Często w internecie spotkacie się z opisami Czeskiej Szwajcarii, które ograniczają się w zasadzie do dwóch głównych atrakcji. Zdaniem twórców części stron czy też blogów zobaczyć trzeba: symbol Czeskiej Szwajcarii czyli Prawcicką Bramę (z czeska to Pravčická Brána) oraz Wąwóz Edmunda.
I to prawda, że są to wspaniałe widokowo miejsca. Sęk w tym, że… jest tu dużo więcej do zobaczenia, bo czy na 80 kilometrach kwadratowych tak wspaniale ukształtowanych przez naturę, mogłyby być tylko dwa warte zobaczenia miejsca? A W ŻYCIU! 

Jakie są atrakcje Czeskiej Szwajcarii

Spis treści

Zatem jeśli odwiedzacie Park Narodowy Czeska Szwajcaria, musicie zobaczyć:

  • Wąwóz Edmunda (póki co zamknięty o czym poniżej),
  • Wąwóz Dziki i krótki spływ łódką
  • Pravcicką Bramę,
  • Małą Pravcicką Bramę,
  • Šaunštejn – dawny zamek na szczycie góry czyli,
  • Falkenštejn – drugie pozostałości zamku na szczycie góry
  • Jetrichowickie Ściany
  • drugi symbol czyli: Mariina Skála
  • Skały Krasnoludków (Trpasličí Jeskyně) małe, wesołe miejsce z krasnoludami
  • Hřensko – malownicza główna miejscowość i baza wypadowa na Czeską Szwajcarię

Od razu zaznaczę, że w trzy dni udało mi się niestety zobaczyć tylko część Czeskiej Szwajcarii. Jeśli chcecie poczytać bardziej dogłębny przewodnik, koniecznie zajrzyjcie do bloga Breaking The Borders. Na nim znajdziecie wiele mniej oczywistych, a przecież tak pięknych miejsc! 
Poniżej zatem mój subiektywny przewodnik po atrakcjach Czeskiej Szwajcarii, to co da się zobaczyć w weekend lub intensywne trzy dni. Intensywne, bo to ponad 20km dziennie chodzenia.
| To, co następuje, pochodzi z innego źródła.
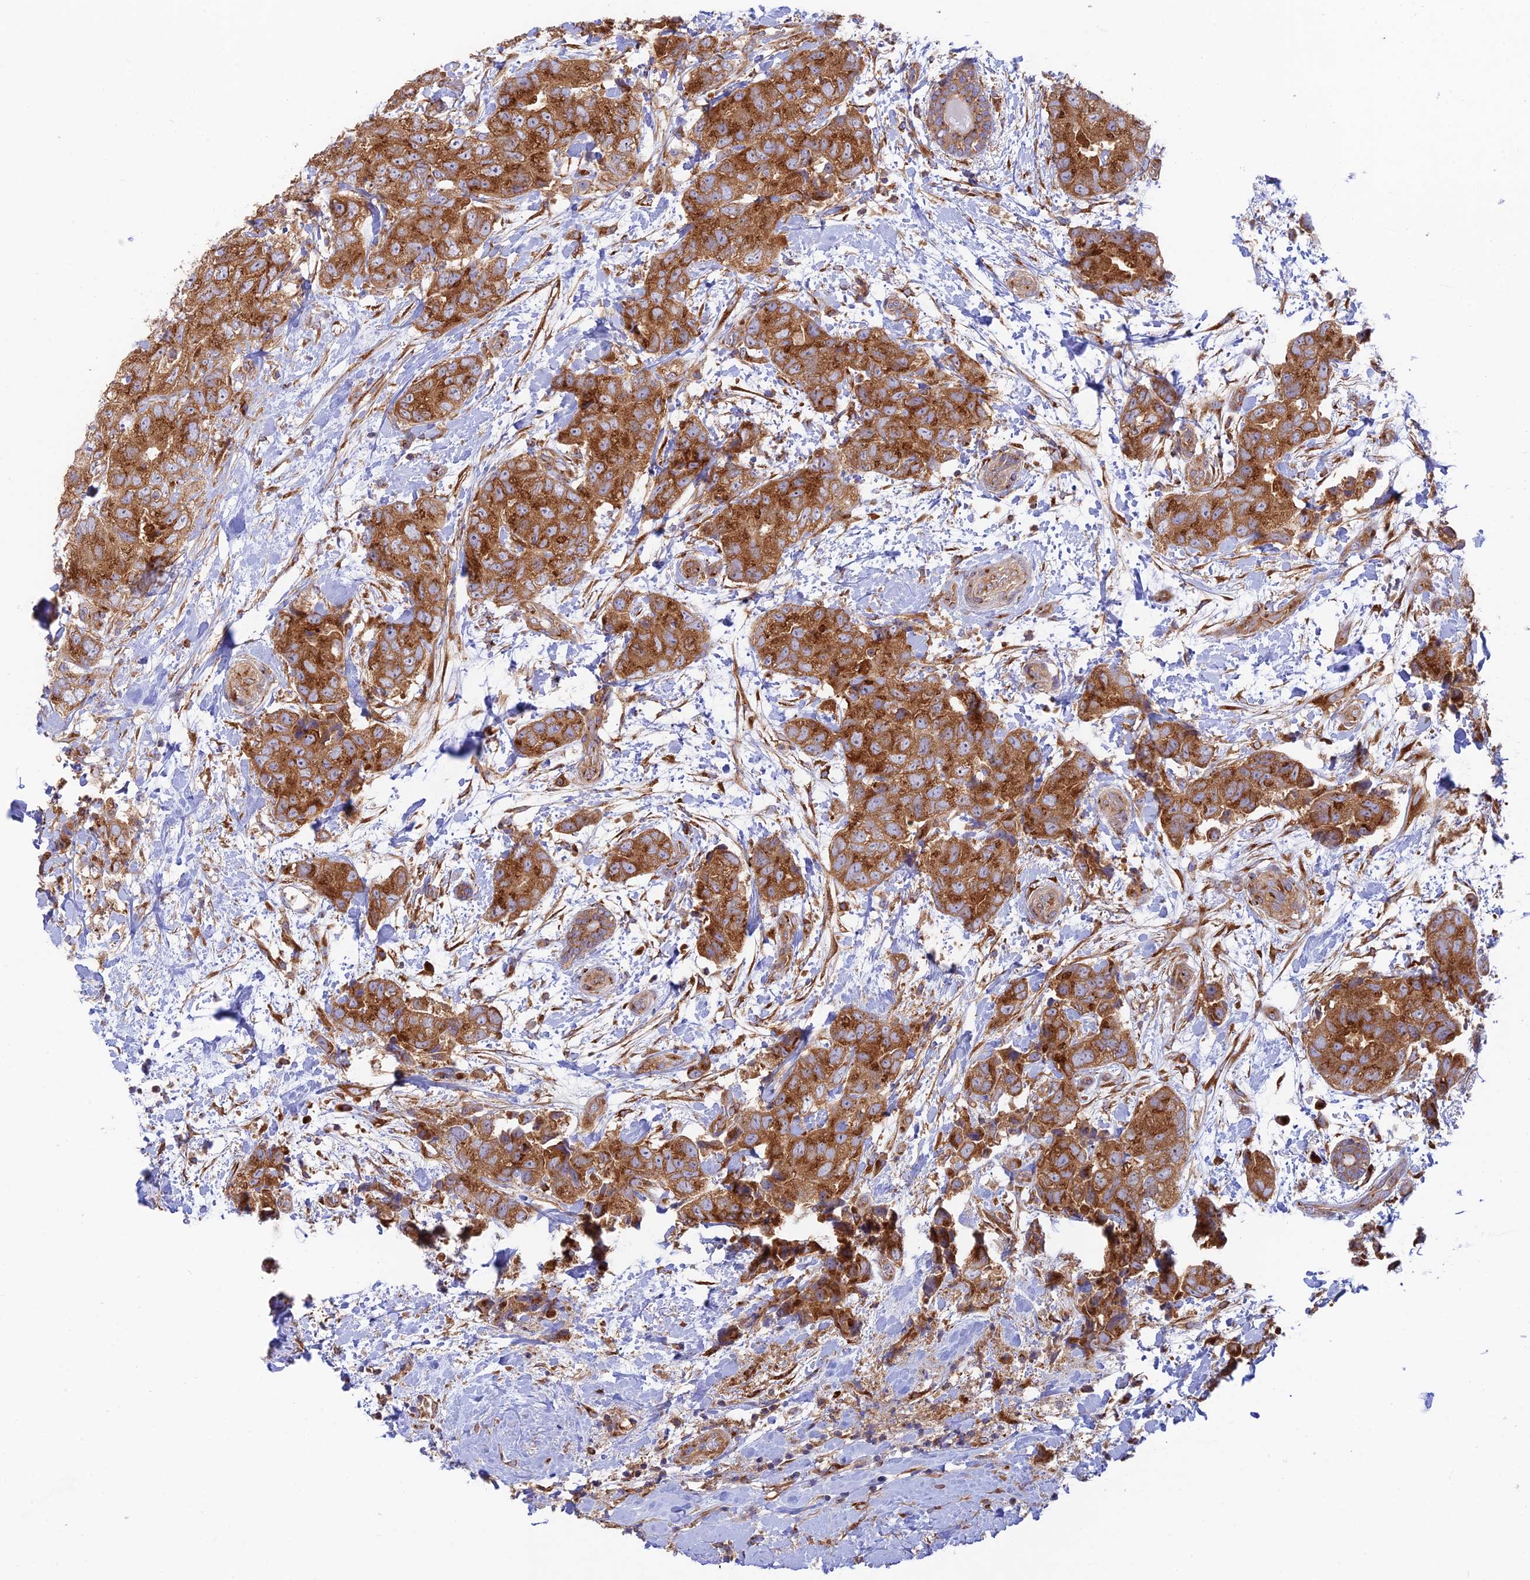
{"staining": {"intensity": "strong", "quantity": ">75%", "location": "cytoplasmic/membranous"}, "tissue": "breast cancer", "cell_type": "Tumor cells", "image_type": "cancer", "snomed": [{"axis": "morphology", "description": "Duct carcinoma"}, {"axis": "topography", "description": "Breast"}], "caption": "Brown immunohistochemical staining in infiltrating ductal carcinoma (breast) demonstrates strong cytoplasmic/membranous staining in about >75% of tumor cells.", "gene": "GOLGA3", "patient": {"sex": "female", "age": 62}}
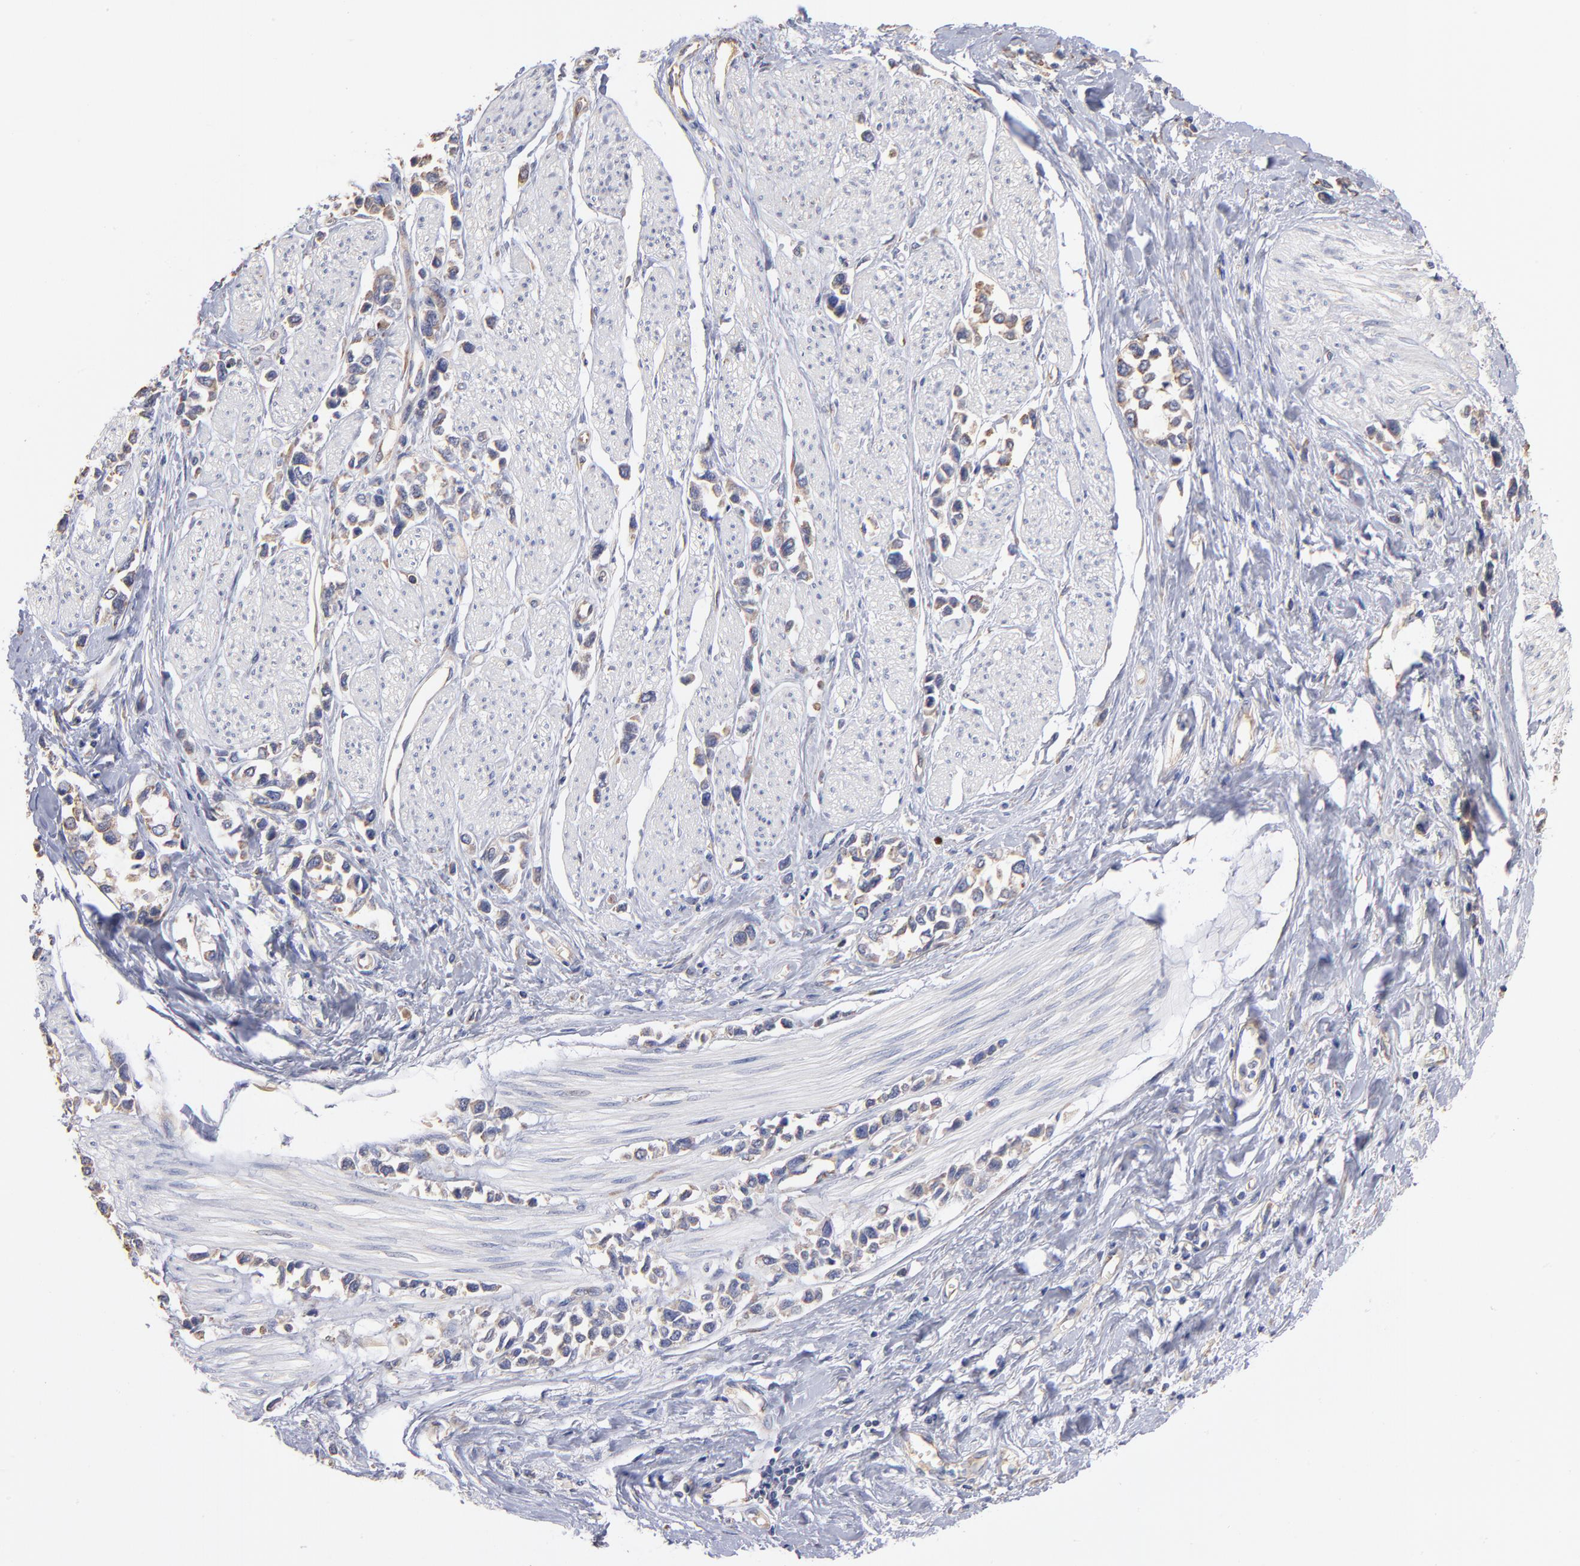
{"staining": {"intensity": "negative", "quantity": "none", "location": "none"}, "tissue": "stomach cancer", "cell_type": "Tumor cells", "image_type": "cancer", "snomed": [{"axis": "morphology", "description": "Adenocarcinoma, NOS"}, {"axis": "topography", "description": "Stomach, upper"}], "caption": "Stomach cancer stained for a protein using immunohistochemistry (IHC) reveals no staining tumor cells.", "gene": "RPL9", "patient": {"sex": "male", "age": 76}}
Najpierw jednak mały wstęp, bo obecna Czeska Szwajcaria jest inna niż ta ponad rok temu i ta, którą znacie ze zdjęć. Wszystko przez ogromny pożar w roku 2022, który z jednej strony odsłonił malownicze skały, z drugiej spalił drzewa. Na szczęście rzecz jasna są też rejony, których kataklizm nie dosięgnął. 

Las w Czeskiej Szwajcarii
Las w Czeskiej Szwajcarii

Skąd nazwa Czeska Szwajcaria

Zacznijmy jednak od podstaw, bo warto wyjaśnić, skąd się wzięła nazwa Czeska Szwajcaria. Z Czech lub jak zdecydowali ostatni Czesi – z Czechii – do Szwajcarii jest daleko. 
Otóż nazwa pochodzi z końcówki XVIII wieku, kiedy to szwajcarscy malarze epoki romantyzmu przyjechali do Saksonii nad Łabę, czyli do niemieckiej części tego obszaru. Twórcami nazwy byli Adrian Zingg (grafik) oraz Anton Graff – pejzażysta. Zatrudnieni oni zostali do rekonstrukcji Galerii Drezdeńskiej oraz wykładali na drezdeńskiej Akademii. Owych dwóch panów tak zachwycił krajobraz okolicy, w której przyszło im żyć, że na cześć i z tęsknoty za swoim domem nazwali ją Saksońską Szwajcarią. Jak widzicie najpierw powstała nazwa sąsiadującej części tej pięknej okolicy. Czeska Szwajcaria jest po prostu konsekwencją, bo przecież leży tuż obok i wygląda podobnie jak niemiecka część. Formacje skalne, niewysokie góry i krajobraz są wspólne dla Czeskiej i Saksońskiej Szwajcarii.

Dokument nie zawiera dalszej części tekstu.